Um retrato dessa realidade é
a questão do saneamento básico no país, traduzida em esgoto a céu aberto, lixo
nas ruas e armazenamento incorreto da água. Segundo levantamento feito em 2015 pelo
Instituto Trata Brasil, apenas 48% dos domicílios brasileiros têm coleta de
esgoto. Segundo o Ministério da Saúde (MS/Datasus), em 2013 foram notificadas
mais de 340 mil internações por infecções gastrointestinais no país. E o custo
de uma internação por essa patologia no SUS foi de cerca de R$ 355,71 por
paciente na média nacional. Estudos
apontam a existência de uma ligação direta entre a falta de saneamento básico e
o aparecimento de doenças. O último Levantamento Rápido de Índices para Aedes aegypti (LIRAa), divulgado pelo Ministério
da Saúde [MS] em novembro de 2015, nos trouxe a seguinte questão: no Nordeste, 76,5% dos focos do mosquito
estão em armazenamento de água para consumo – por exemplo, caixa-d’água. A região concentra a maioria dos municípios
com índices de risco de epidemia de dengue.
Doenças
como chikungunya, microcefalia e síndrome de Guillain-Barré, que são provocadas
pelo Aedes aegypti, demandam recursos
e mão de obra especializada, uma vez que os respectivos tratamentos são de
médio e longo prazo. Tais patologias,
que culminam em maior demanda por serviços e medicamentos, poderiam ser
evitadas com ações de prevenção e promoção da saúde. Falta foco nas
condições socioambientais da população, sem falar que o sistema público de
saúde sofre de um subfinanciamento crônico. Para a Organização Mundial da Saúde (OMS), cada R$ 1 investido em
saneamento gera uma economia de R$ 4 em saúde. Lembrando que saneamento
básico é um direito presente em nossa Carta Magna [= Constituição].
Ao
analisarmos os números da economia, observamos que o setor privado da saúde ignora a crise econômica que aflige o país,
não se deixando abater pela recessão. Ao contrário, o lucro do setor
aumentou mesmo diante da elevação das taxas de juros e da diminuição da renda
dos consumidores. De acordo com o Instituto Brasileiro de Geografia e Estatística
(IBGE), o único setor que não sofreu queda nas vendas em 2015 foi o de artigos
farmacêuticos, médicos, ortopédicos, de perfumaria e cosméticos, que cresceu 3%.

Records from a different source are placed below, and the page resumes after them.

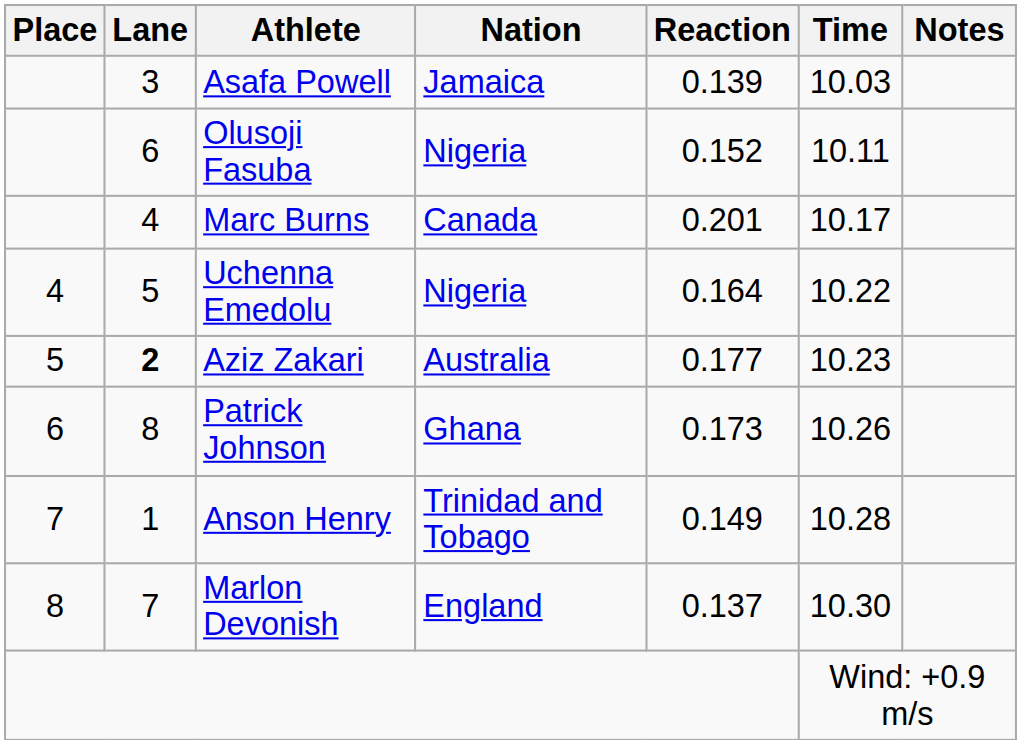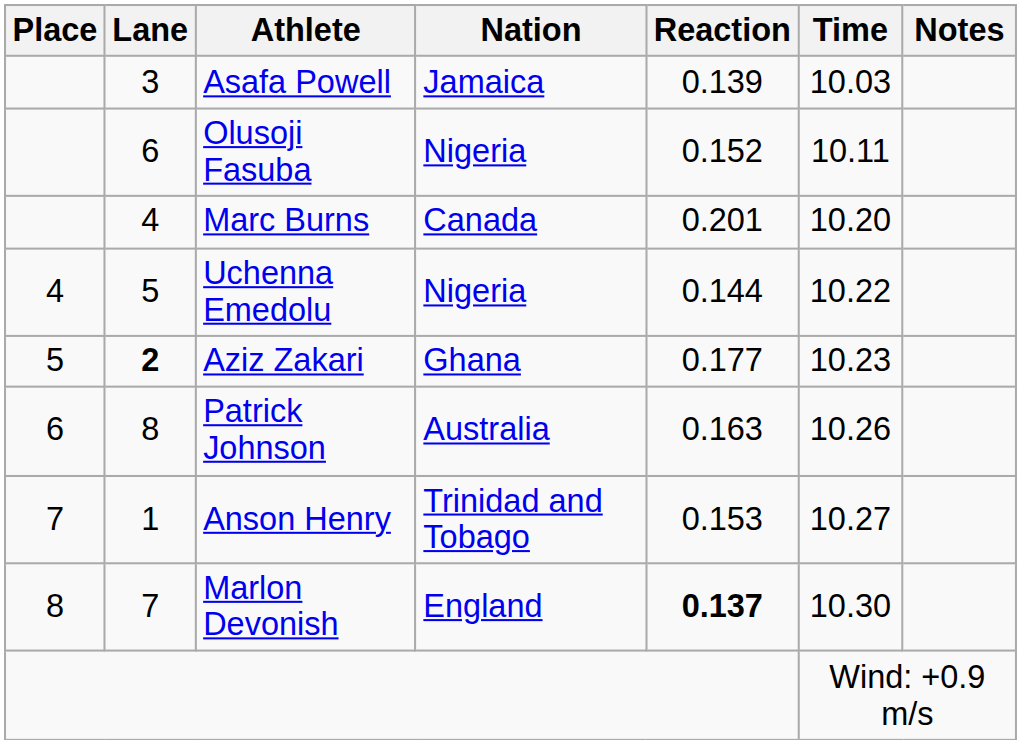Marc Burns | Time: 10.17 -> 10.20
Uchenna Emedolu | Reaction: 0.164 -> 0.144
Aziz Zakari | Nation: Australia -> Ghana
Patrick Johnson | Nation: Ghana -> Australia
Patrick Johnson | Reaction: 0.173 -> 0.163
Anson Henry | Reaction: 0.149 -> 0.153
Anson Henry | Time: 10.28 -> 10.27
Marlon Devonish | Reaction: normal -> bold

Os números da administradora de planos de saúde Qualicorp são claros: a empresa
obteve lucro de R$ 61,4 milhões só no último trimestre de 2015, apresentando um
avanço de 224% em relação ao mesmo período de 2014.
Sabemos
que saúde se faz por meio de recursos. Porém, uma sociedade acometida por diversas patologias promove um efeito
expressivo na economia, pois, além de exigir maior aplicação de recursos no
orçamento da saúde, uma vez que o acesso aos seus serviços é algo oneroso, uma
quantidade significativa de trabalhadores deixará de produzir por conta de sua
doença. Ao pensarmos que diversos
agravos podem ser evitados, caso sejam respeitados os direitos e as
garantias fundamentais presentes em nossa Constituição, e que a existência de
relações promíscuas envolvendo membros do Executivo, Legislativo, Judiciário e
empresários impede o avanço de nossa sociedade por conta de interesses
minoritários, é válido fazermos a seguinte reflexão: quem lucra com a crise no sistema de saúde?